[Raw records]
◆ ◆ ◆

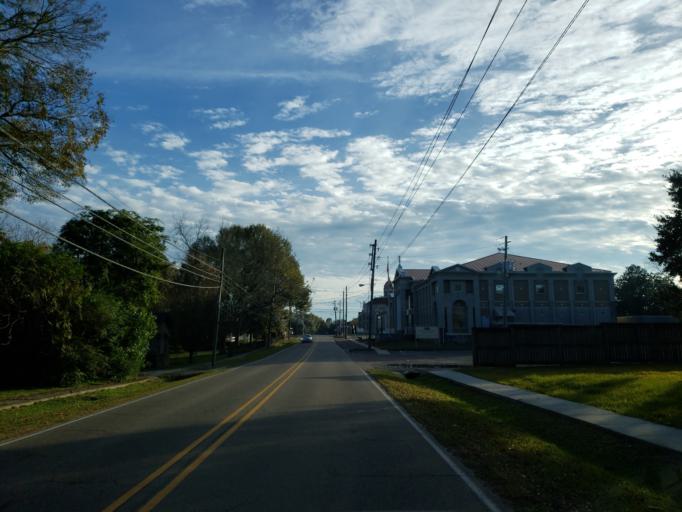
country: US
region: Mississippi
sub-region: Lamar County
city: Purvis
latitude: 31.1464
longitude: -89.4120
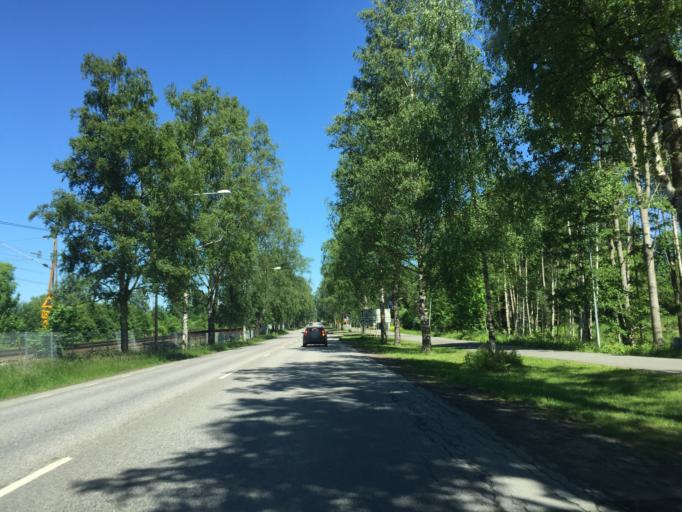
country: SE
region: OErebro
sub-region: Orebro Kommun
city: Orebro
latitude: 59.2562
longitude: 15.1862
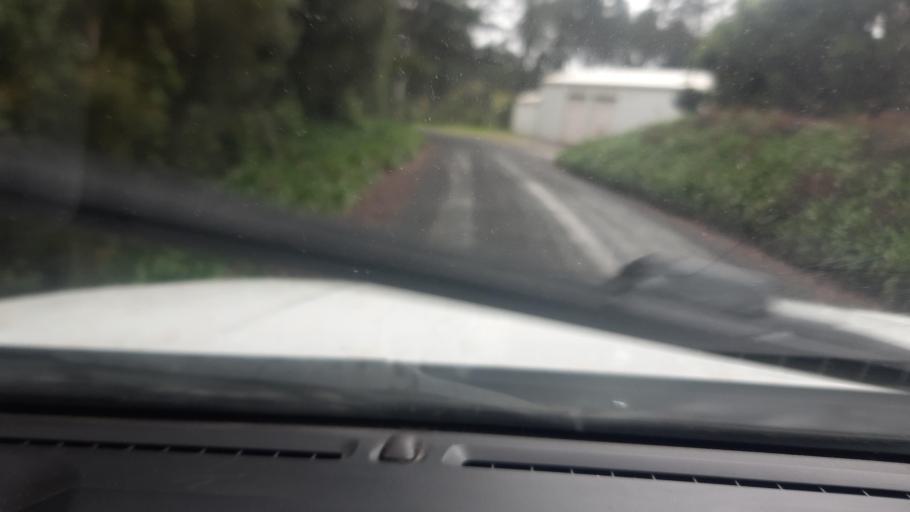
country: NZ
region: Northland
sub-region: Far North District
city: Kaitaia
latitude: -34.9847
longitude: 173.2064
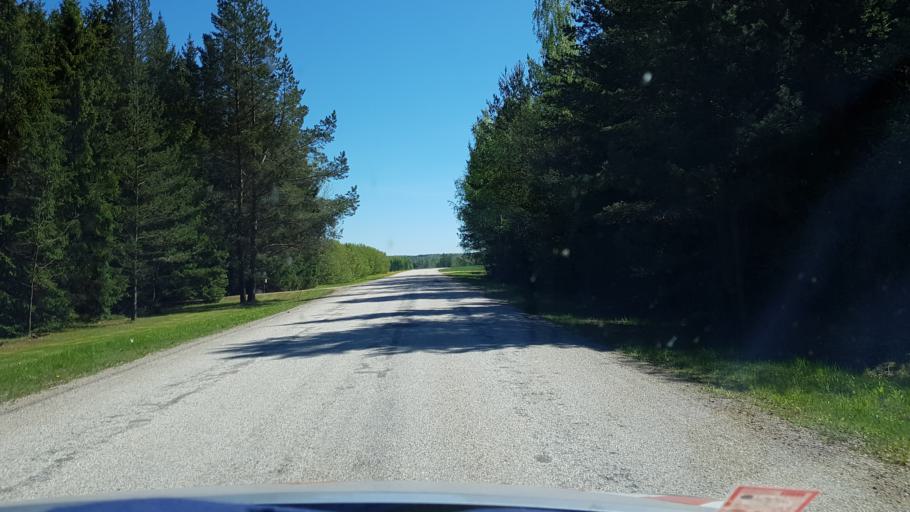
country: EE
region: Tartu
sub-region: UElenurme vald
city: Ulenurme
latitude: 58.2867
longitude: 26.8991
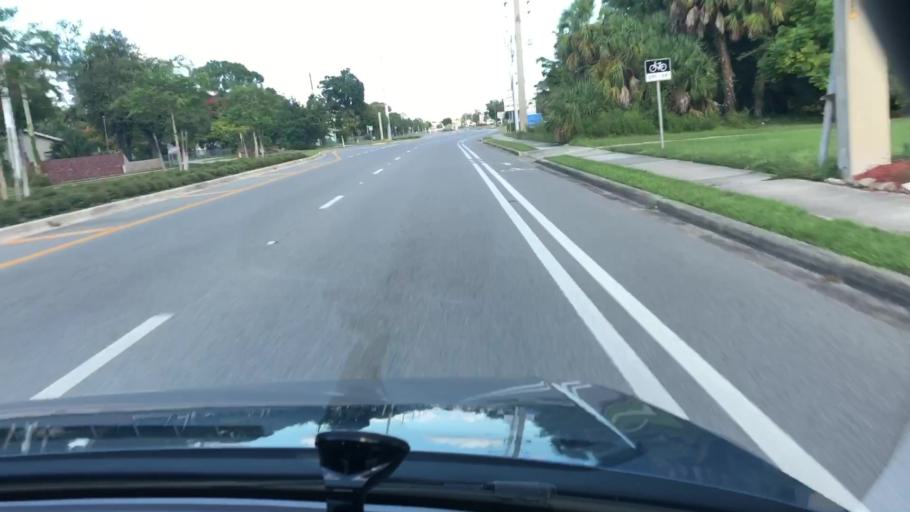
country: US
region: Florida
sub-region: Volusia County
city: South Daytona
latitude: 29.1789
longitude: -81.0197
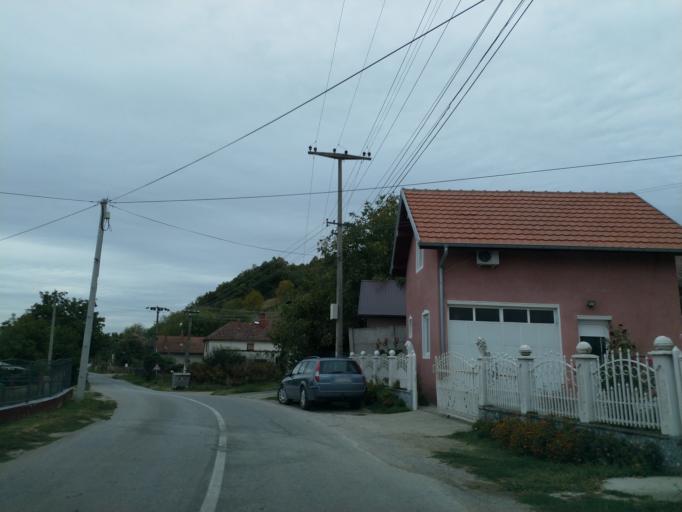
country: RS
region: Central Serbia
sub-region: Pomoravski Okrug
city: Cuprija
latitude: 43.8757
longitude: 21.3195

◆ ◆ ◆

• [Exercise objective]
Reproduce the lines of every record above word for word, leaving out the pictures.

• [Task answer]
country: US
region: Mississippi
sub-region: Lamar County
city: Purvis
latitude: 31.1464
longitude: -89.4120
country: SE
region: OErebro
sub-region: Orebro Kommun
city: Orebro
latitude: 59.2562
longitude: 15.1862
country: NZ
region: Northland
sub-region: Far North District
city: Kaitaia
latitude: -34.9847
longitude: 173.2064
country: EE
region: Tartu
sub-region: UElenurme vald
city: Ulenurme
latitude: 58.2867
longitude: 26.8991
country: US
region: Florida
sub-region: Volusia County
city: South Daytona
latitude: 29.1789
longitude: -81.0197
country: RS
region: Central Serbia
sub-region: Pomoravski Okrug
city: Cuprija
latitude: 43.8757
longitude: 21.3195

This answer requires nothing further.